If available, Teflon is one of the best bushing materials you can use. Sometimes you can find Teflon washers at a local hardware store. There are many different materials you can choose from to use with a bushing system but some times it is best to have a chart of coefficients to help determine what materials will work the best when used together. From the table bellow you will see a common list of materials and their coefficient when combined together. The idea here is that the smaller the number the less friction two materials have when used together. Use this table as your guide to help pick the best materials to help reduce friction with your bushing system.
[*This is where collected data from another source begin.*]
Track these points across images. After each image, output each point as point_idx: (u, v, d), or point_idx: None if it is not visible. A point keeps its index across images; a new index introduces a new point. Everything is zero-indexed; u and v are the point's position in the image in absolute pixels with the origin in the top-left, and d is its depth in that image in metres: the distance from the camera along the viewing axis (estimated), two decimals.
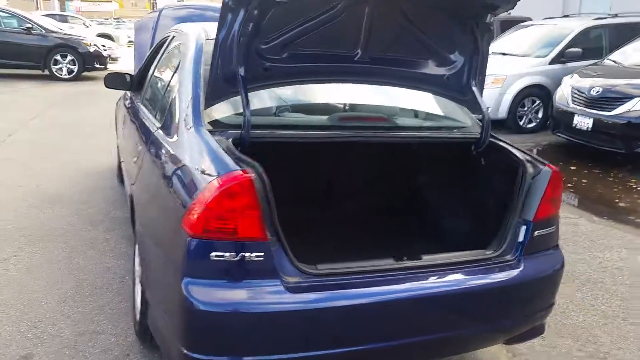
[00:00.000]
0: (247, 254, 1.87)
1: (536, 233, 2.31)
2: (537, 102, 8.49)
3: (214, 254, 1.85)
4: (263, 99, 2.68)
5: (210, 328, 1.88)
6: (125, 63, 13.41)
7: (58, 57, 12.55)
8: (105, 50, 13.50)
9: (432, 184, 3.30)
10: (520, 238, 2.30)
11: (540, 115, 8.55)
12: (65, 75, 12.64)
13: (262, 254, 1.89)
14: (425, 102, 2.98)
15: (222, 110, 2.38)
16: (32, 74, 12.92)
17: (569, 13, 11.24)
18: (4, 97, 10.11)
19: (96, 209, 4.52)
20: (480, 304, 2.21)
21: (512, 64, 8.60)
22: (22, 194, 4.82)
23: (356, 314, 2.00)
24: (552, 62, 8.48)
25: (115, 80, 3.95)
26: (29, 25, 12.29)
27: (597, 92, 6.74)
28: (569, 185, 6.01)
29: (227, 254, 1.85)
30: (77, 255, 3.67)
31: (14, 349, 2.64)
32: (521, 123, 8.50)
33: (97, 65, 12.94)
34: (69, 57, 12.61)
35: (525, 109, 8.48)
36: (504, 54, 9.12)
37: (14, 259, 3.58)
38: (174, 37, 3.31)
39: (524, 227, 2.30)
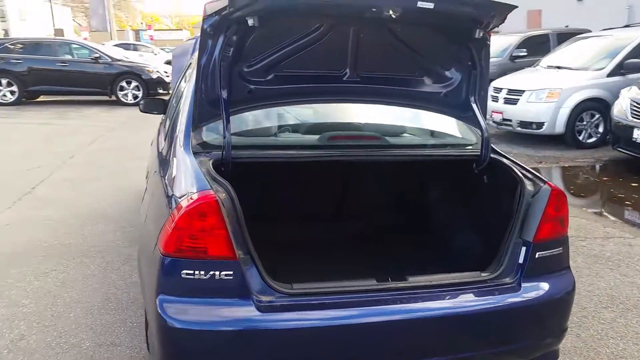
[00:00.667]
0: (217, 273, 1.87)
1: (538, 254, 2.18)
2: (597, 116, 8.07)
3: (184, 272, 1.88)
4: (253, 120, 2.72)
5: (183, 345, 1.90)
6: None
7: (123, 84, 13.33)
8: (167, 76, 14.15)
9: (432, 204, 3.20)
10: (520, 260, 2.18)
11: (600, 129, 8.12)
12: (130, 100, 13.36)
13: (232, 272, 1.89)
14: (425, 119, 2.91)
15: (212, 132, 2.42)
16: (101, 100, 13.77)
17: (634, 23, 10.66)
18: (73, 122, 10.82)
19: (136, 227, 4.70)
20: (475, 328, 2.09)
21: (568, 78, 8.25)
22: (74, 212, 5.11)
23: (331, 336, 1.95)
24: (611, 74, 8.05)
25: (150, 105, 4.13)
26: (97, 55, 13.15)
27: None
28: (627, 203, 5.64)
29: (197, 272, 1.87)
30: (112, 270, 3.82)
31: (37, 357, 2.78)
32: (580, 138, 8.10)
33: (160, 91, 13.60)
34: (134, 84, 13.36)
35: (584, 123, 8.08)
36: (559, 67, 8.77)
37: (53, 272, 3.78)
38: (191, 63, 3.44)
39: (523, 249, 2.18)
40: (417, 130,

Because nothing rolls like a ball, use micro-ball bearings! Micro Ball Bearings are designed to replace energy wasting bushing systems with a more efficient ball-bearing that will reduce the total friction by as much as 50-100%; this means your vehicle will travel up to 50-100% further and faster than a similar racer using a bushing system. Micro-ball bearing also decrease the normal wear that occurs between moving parts and helps eliminate heat build-up so your mousetrap vehicle can use more of it's starting energy for increased performance. Micro bearings take a little more work to set-up and are intended only for those individuals who want to decrease friction to the max. Micro-bearings can be used with all rubber band and mousetrap racers to reduce friction.
how they work: Micro-ball bearings hold the axle and allow the axle to spin on a surface of tinny balls that reduce the surface friction to near zero.
how they work: Micro-ball bearings are mounted into the frame of the vehicle and prevent the axle from touching the frame. Instead of the axle rubbing on the frame as with a bushing system.
bonus tip: To improve the performance of ball bearings soak the bearings in WD-40 in order to remove the pre-packed grease. Most ball bearings come pre-greased and are designed for fast moving RC cars. With slow moving or lightweight mousetrap racers the pre-packed grease adds way to much friction and must be removed. It is best to soak the bearings and then spin them on the end of a pencil to help get all the grease out. To even go one step further, you can try to remove the casing on the bearing itself and this will make it easier to flush out the grease and will also reduce the friction even more.
One common mistake is putting spacers to close or to tight to the frame, there should always be a small amount of side-to-side play so that wheels and/or axle spacers are not pinching against the frame creating a lot of extra friction. Try to have a minimum gap of 1/8 inch between the frame and any spacers (or wheels) in order to decrease any rubbing friction. Use thrust washers and graphite powder between spacers (or wheels) and the frame to help reduce the rubbing friction.
how they work: thrust bearings are placed between the wheels and the frame to decrease the rubbing friction.